= Problem details =
Every entry below should be transcribed exactly; pictures stay out of the copy.
--- Entries shown Enclosed Below ---
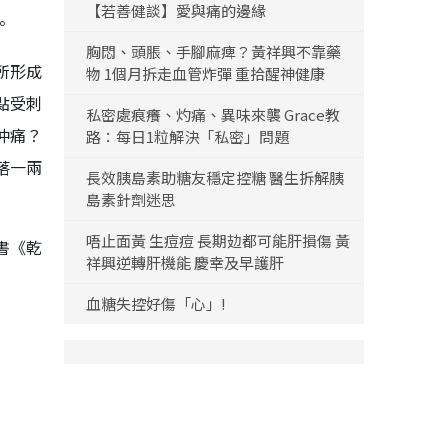
【若善健談】愛與痛的邊緣
。
胸悶、頭脹、手腳麻痺？黃祥興不靠藥
所形成
物 1個月拆走血管炸彈 重拾醒神健康
點受刺
私密處痕癢、灼痛、異味來襲 Grace教
仲痛？
路：每日1粒解決「私密」問題
落一兩
長效胰島素助糖友穩定控糖 醫生拆解胰
島素針劑迷思
唔止面黃 生痘痘 長期攰都可能肝損傷 黃
書《乾
祥興逆轉肝機能 慶幸及早護肝
血糖失控好傷「心」!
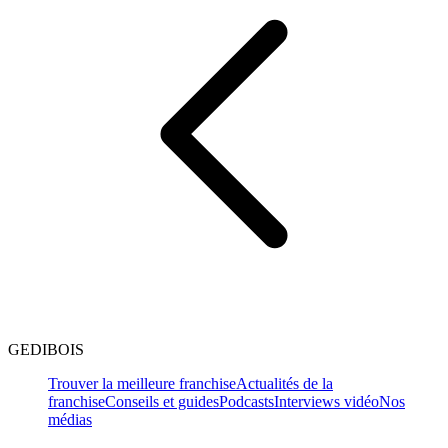
GEDIBOIS
Trouver la meilleure franchise
Actualités de la
franchise
Conseils et guides
Podcasts
Interviews vidéo
Nos
médias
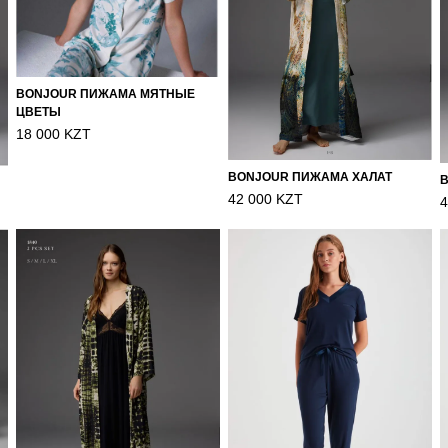
BONJOUR ПИЖАМА МЯТНЫЕ
ЦВЕТЫ
18 000 KZT
BONJOUR ПИЖАМА ХАЛАТ
42 000 KZT
4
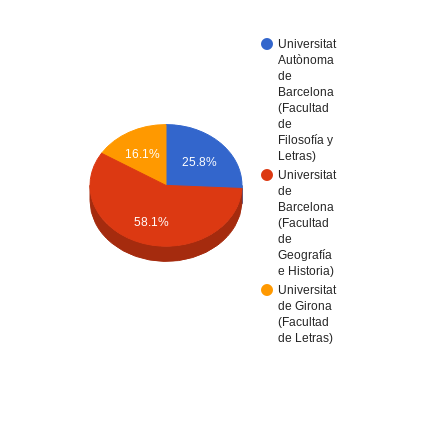
Universitat
Autònoma
de
Barcelona
(Facultad
de
Filosofía y
16.1%
Letras)
25.8%
Universitat
de
Barcelona
58.1%
(Facultad
de
Geografía
e Historia)
Universitat
de Girona
(Facultad
de Letras)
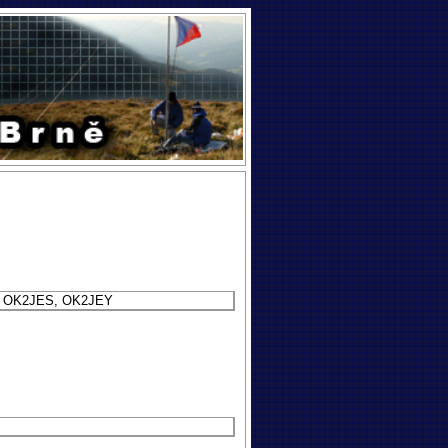
 OK2JES, OK2JEY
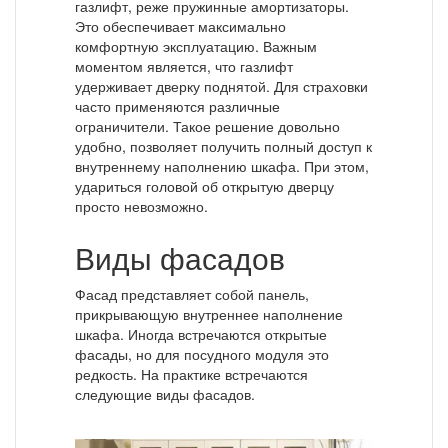
газлифт, реже пружинные амортизаторы.
Это обеспечивает максимально
комфортную эксплуатацию. Важным
моментом является, что газлифт
удерживает дверку поднятой. Для страховки
часто применяются различные
ограничители. Такое решение довольно
удобно, позволяет получить полный доступ к
внутреннему наполнению шкафа. При этом,
удариться головой об открытую дверцу
просто невозможно.
Виды фасадов
Фасад представляет собой панель,
прикрывающую внутреннее наполнение
шкафа. Иногда встречаются открытые
фасады, но для посудного модуля это
редкость. На практике встречаются
следующие виды фасадов.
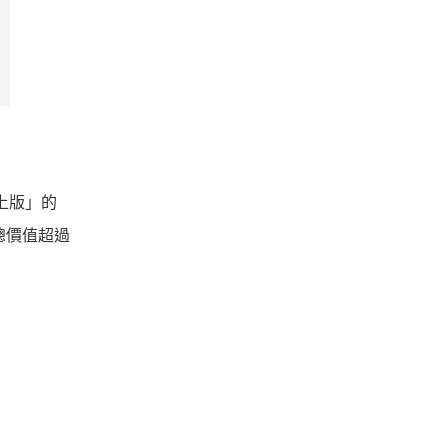
線上版」的
總價值超過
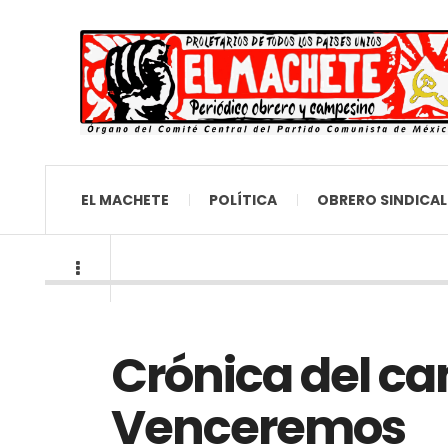
EL MACHETE
POLÍTICA
OBRERO SINDICAL
Crónica del 
Venceremos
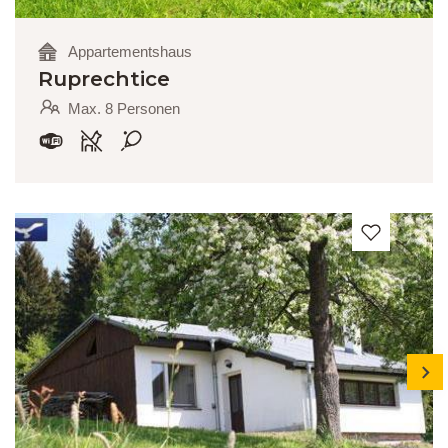
Appartementshaus
Ruprechtice
Max. 8 Personen
next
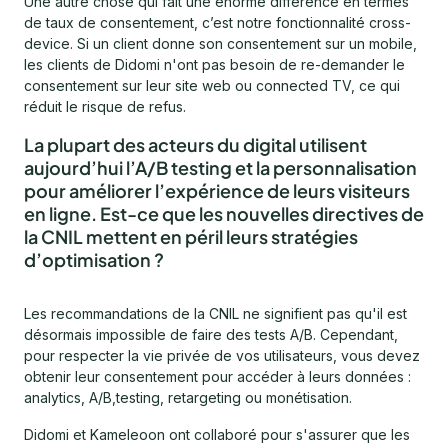
Une autre chose qui fait une énorme différence en termes
de taux de consentement, c’est notre fonctionnalité cross-
device. Si un client donne son consentement sur un mobile,
les clients de Didomi n'ont pas besoin de re-demander le
consentement sur leur site web ou connected TV, ce qui
réduit le risque de refus.
La plupart des acteurs du digital utilisent
aujourd’hui l’A/B testing et la personnalisation
pour améliorer l’expérience de leurs visiteurs
en ligne. Est-ce que les nouvelles directives de
la CNIL mettent en péril leurs stratégies
d’optimisation ?
Les recommandations de la CNIL ne signifient pas qu'il est
désormais impossible de faire des tests A/B. Cependant,
pour respecter la vie privée de vos utilisateurs, vous devez
obtenir leur consentement pour accéder à leurs données :
analytics, A/B,testing, retargeting ou monétisation.
Didomi et Kameleoon ont collaboré pour s'assurer que les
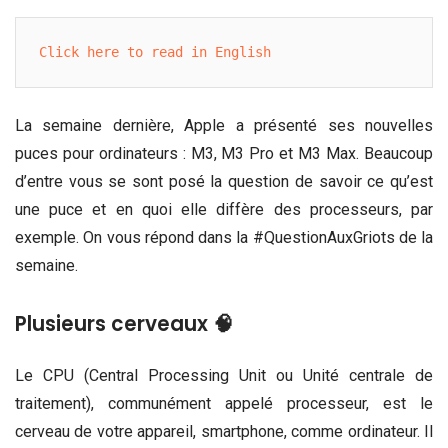
Click here to read in English
La semaine dernière, Apple a présenté ses nouvelles
puces pour ordinateurs : M3, M3 Pro et M3 Max. Beaucoup
d’entre vous se sont posé la question de savoir ce qu’est
une puce et en quoi elle diffère des processeurs, par
exemple. On vous répond dans la #QuestionAuxGriots de la
semaine.
Plusieurs cerveaux 🧠
Le CPU (Central Processing Unit ou Unité centrale de
traitement), communément appelé processeur, est le
cerveau de votre appareil, smartphone, comme ordinateur. Il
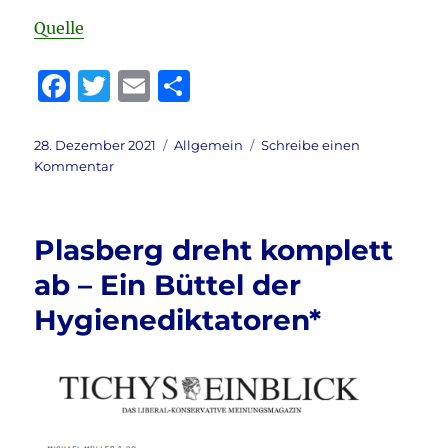
Quelle
F
T
E
T
a
w
m
ei
c
it
ai
le
Veröffentlicht
Kategorien
28. Dezember 2021
Allgemein
Schreibe einen
am
zu
Kommentar
e
te
l
n
Putins
b
r
Jahrespressekonferenz
2021
o
Plasberg dreht komplett
o
ab – Ein Büttel der
k
Hygienediktatoren*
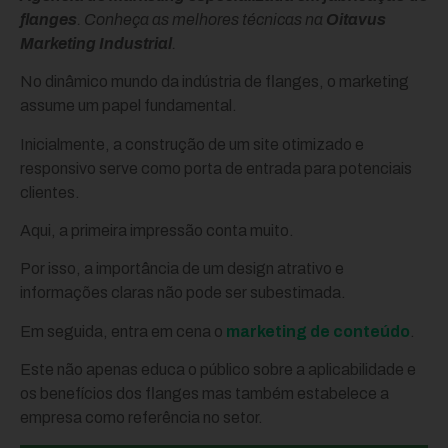
flanges
. Conheça as melhores técnicas na
Oitavus
Marketing Industrial
.
No dinâmico mundo da indústria de flanges, o marketing
assume um papel fundamental.
Inicialmente, a construção de um site otimizado e
responsivo serve como porta de entrada para potenciais
clientes.
Aqui, a primeira impressão conta muito.
Por isso, a importância de um design atrativo e
informações claras não pode ser subestimada.
Em seguida, entra em cena o
marketing de conteúdo
.
Este não apenas educa o público sobre a aplicabilidade e
os benefícios dos flanges mas também estabelece a
empresa como referência no setor.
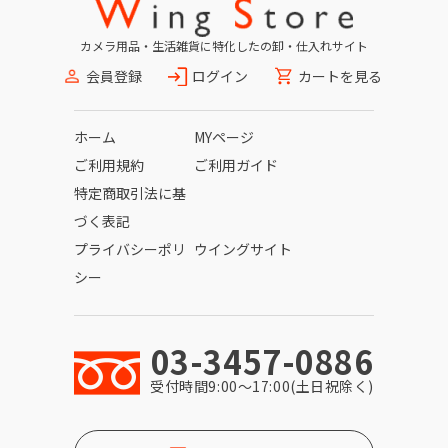
カメラ用品・生活雑貨に特化したの卸・仕入れサイト
会員登録
ログイン
カートを見る
ホーム
MYページ
ご利用規約
ご利用ガイド
特定商取引法に基
づく表記
プライバシーポリ
ウイングサイト
シー
03-3457-0886
受付時間9:00〜17:00(土日祝除く)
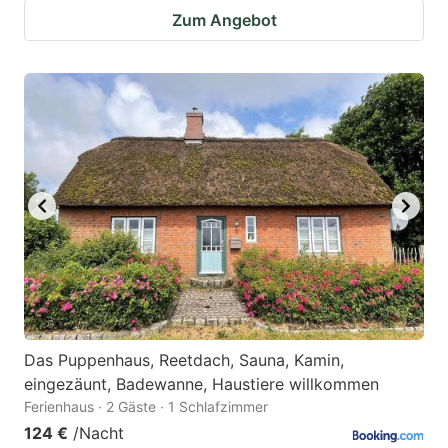
Zum Angebot
Das Puppenhaus, Reetdach, Sauna, Kamin,
eingezäunt, Badewanne, Haustiere willkommen
Ferienhaus · 2 Gäste · 1 Schlafzimmer
124 €
/Nacht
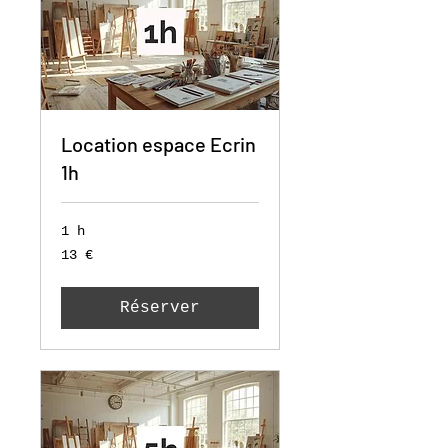
Location espace Ecrin
1h
1 h
13
13 €
euros
Réserver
--- End of Enclosed Entries shown ---
= Answer box =
【若善健談】愛與痛的邊緣
。
胸悶、頭脹、手腳麻痺？黃祥興不靠藥
所形成
物 1個月拆走血管炸彈 重拾醒神健康
點受刺
私密處痕癢、灼痛、異味來襲 Grace教
仲痛？
路：每日1粒解決「私密」問題
落一兩
長效胰島素助糖友穩定控糖 醫生拆解胰
島素針劑迷思
唔止面黃 生痘痘 長期攰都可能肝損傷 黃
書《乾
祥興逆轉肝機能 慶幸及早護肝
血糖失控好傷「心」!
GEDIBOIS
Trouver la meilleure franchise
Actualités de la
franchise
Conseils et guides
Podcasts
Interviews vidéo
Nos
médias
BONJOUR ПИЖАМА МЯТНЫЕ
ЦВЕТЫ
18 000 KZT
BONJOUR ПИЖАМА ХАЛАТ
42 000 KZT
4
Universitat
Autònoma
de
Barcelona
(Facultad
de
Filosofía y
16.1%
Letras)
25.8%
Universitat
de
Barcelona
58.1%
(Facultad
de
Geografía
e Historia)
Universitat
de Girona
(Facultad
de Letras)
 OK2JES, OK2JEY
газлифт, реже пружинные амортизаторы.
Это обеспечивает максимально
комфортную эксплуатацию. Важным
моментом является, что газлифт
удерживает дверку поднятой. Для страховки
часто применяются различные
ограничители. Такое решение довольно
удобно, позволяет получить полный доступ к
внутреннему наполнению шкафа. При этом,
удариться головой об открытую дверцу
просто невозможно.
Виды фасадов
Фасад представляет собой панель,
прикрывающую внутреннее наполнение
шкафа. Иногда встречаются открытые
фасады, но для посудного модуля это
редкость. На практике встречаются
следующие виды фасадов.
線上版」的
總價值超過
EL MACHETE
POLÍTICA
OBRERO SINDICAL
Crónica del 
Venceremos
Appartementshaus
Ruprechtice
Max. 8 Personen
next
Une autre chose qui fait une énorme différence en termes
de taux de consentement, c’est notre fonctionnalité cross-
device. Si un client donne son consentement sur un mobile,
les clients de Didomi n'ont pas besoin de re-demander le
consentement sur leur site web ou connected TV, ce qui
réduit le risque de refus.
La plupart des acteurs du digital utilisent
aujourd’hui l’A/B testing et la personnalisation
pour améliorer l’expérience de leurs visiteurs
en ligne. Est-ce que les nouvelles directives de
la CNIL mettent en péril leurs stratégies
d’optimisation ?
Les recommandations de la CNIL ne signifient pas qu'il est
désormais impossible de faire des tests A/B. Cependant,
pour respecter la vie privée de vos utilisateurs, vous devez
obtenir leur consentement pour accéder à leurs données :
analytics, A/B,testing, retargeting ou monétisation.
Didomi et Kameleoon ont collaboré pour s'assurer que les
Click here to read in English
La semaine dernière, Apple a présenté ses nouvelles
puces pour ordinateurs : M3, M3 Pro et M3 Max. Beaucoup
d’entre vous se sont posé la question de savoir ce qu’est
une puce et en quoi elle diffère des processeurs, par
exemple. On vous répond dans la #QuestionAuxGriots de la
semaine.
Plusieurs cerveaux 🧠
Le CPU (Central Processing Unit ou Unité centrale de
traitement), communément appelé processeur, est le
cerveau de votre appareil, smartphone, comme ordinateur. Il
Quelle
F
T
E
T
a
w
m
ei
c
it
ai
le
Veröffentlicht
Kategorien
28. Dezember 2021
Allgemein
Schreibe einen
am
zu
Kommentar
e
te
l
n
Putins
b
r
Jahrespressekonferenz
2021
o
Plasberg dreht komplett
o
ab – Ein Büttel der
k
Hygienediktatoren*
flanges
. Conheça as melhores técnicas na
Oitavus
Marketing Industrial
.
No dinâmico mundo da indústria de flanges, o marketing
assume um papel fundamental.
Inicialmente, a construção de um site otimizado e
responsivo serve como porta de entrada para potenciais
clientes.
Aqui, a primeira impressão conta muito.
Por isso, a importância de um design atrativo e
informações claras não pode ser subestimada.
Em seguida, entra em cena o
marketing de conteúdo
.
Este não apenas educa o público sobre a aplicabilidade e
os benefícios dos flanges mas também estabelece a
empresa como referência no setor.
カメラ用品・生活雑貨に特化したの卸・仕入れサイト
会員登録
ログイン
カートを見る
ホーム
MYページ
ご利用規約
ご利用ガイド
特定商取引法に基
づく表記
プライバシーポリ
ウイングサイト
シー
03-3457-0886
受付時間9:00〜17:00(土日祝除く)
Zum Angebot
Das Puppenhaus, Reetdach, Sauna, Kamin,
eingezäunt, Badewanne, Haustiere willkommen
Ferienhaus · 2 Gäste · 1 Schlafzimmer
124 €
/Nacht
Location espace Ecrin
1h
1 h
13
13 €
euros
Réserver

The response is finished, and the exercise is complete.